__TEXTO SELECCIONADO__
++++

¿Quién iba a discutir las decisiones de los expertos?
Al modo de las viejas espiritistas inglesas del XIX, Sánchez entró en trance y produjo un ectoplasma. La fantasmagórica figura que surgió de su boca supuso una innovación en la imaginería paranormal: un comité de expertos. No el espectro del marido de la señora Myers, no la anciana bisabuela Hazel dispuesta a revelar un oscuro secreto de familia: un comité de expertos.
La emanación era tan realista que todos guardamos en la memoria, a grandes trazos quizá, pero inequívocos, las connotaciones visuales de un órgano formado por personas muy serias reunidas en torno a una mesa alargada y desbordada de informes, con gráficos de colores, botellas de agua vacías y el resto de huellas de muchas horas de trabajo.
La negativa a revelar la identidad de los miembros del comité, lejos de levantar sospechas de inexistencia, reforzó la sensación de realidad. Las catorce veces que Sánchez se refirió públicamente al espectral ente hicieron el resto. Desde aquella nada decorada, desde aquel abismo óntico, se decidían cambios de fase cuyo sentido guardaba un curioso paralelismo con las conveniencias políticas del Gobierno. Especialmente en lo tocante a la Comunidad de Madrid, cuya presidenta había cobrado alguna ventaja.

++++

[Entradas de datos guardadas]
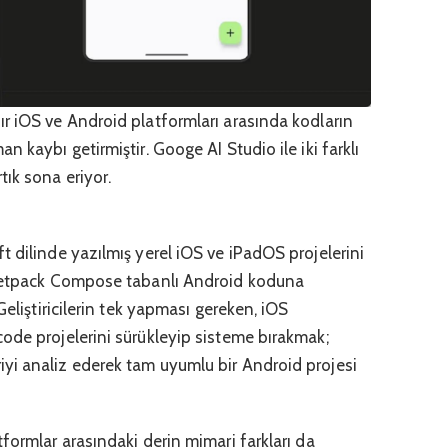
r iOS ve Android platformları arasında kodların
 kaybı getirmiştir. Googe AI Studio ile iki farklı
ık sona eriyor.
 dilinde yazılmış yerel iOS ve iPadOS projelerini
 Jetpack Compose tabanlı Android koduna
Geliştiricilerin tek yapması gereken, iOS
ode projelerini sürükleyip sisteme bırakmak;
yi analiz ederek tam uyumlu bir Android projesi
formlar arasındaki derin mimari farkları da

++++

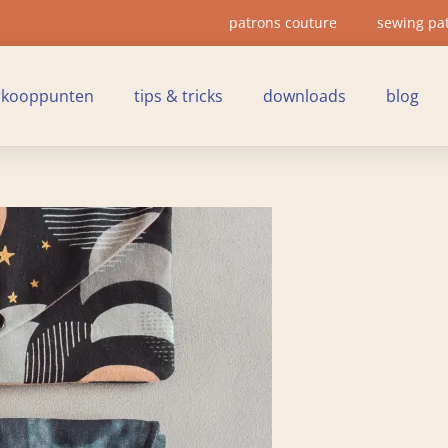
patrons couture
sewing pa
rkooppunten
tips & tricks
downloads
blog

++++

__QUÉ SE NECESITA__
Por favor, prosigue el texto sobre el comité de expertos de Sánchez a partir de su última oración.

__RESPUESTA__
Pero, ¿quién iba a discutir las decisiones de los expertos? Hacerlo implicaba cargar con el sambenito de bruto anti científico, de adepto a teorías de la conspiración, de renuente a las políticas basadas en pruebas, de adscrito al pensamiento mágico. ¡Toma paradoja! Porque si ha habido aquí una magia de altura ha sido la de Sánchez al elevar la mentira a arte tan sublime como para zanjar las dudas hamletianas, sacar al ser de la nada, refutar a Parménides y poner a Heidegger a estudiar.
Una anécdota da idea de la altura alcanzada por Sánchez al acercar el ser y el no-ser. Resulta que algunos medios publicaron la lista de miembros del comité que no existía, con breves reseñas curriculares. Ninguno de los supuestos componentes del invento negó su pertenencia, que sería lo lógico. O sea, tu nombre aparece como integrante del organismo responsable de graves decisiones relacionadas con la salud pública, en una pandemia y, aunque no lo eres (nadie lo era, recuerden, hoy lo sabemos), callas. ¿En qué cabeza cabe? Pues cupo en todas.
Es más, uno de los no-miembros del no-comité, al ver que el secreto de las no-identidades se había levantado, comunicó en las redes que, siendo ya público, podía confirmar que en efecto estaba trabajando en ello y tal. Y ahora viene lo bueno. El Gobierno revela que no existe ni existió dicho comité y, ¿qué hace aquel hombre? Siguiendo a Arthur Schopenhauer, se empeña en ser, proclama públicamente que el comité «existir, existió». De inmediato pensé en el personaje del psiquiatra de Vanilla Sky, en la firmeza con que se opone a la revelación de que solo es el personaje de un programa de software. Luego, triste, calla.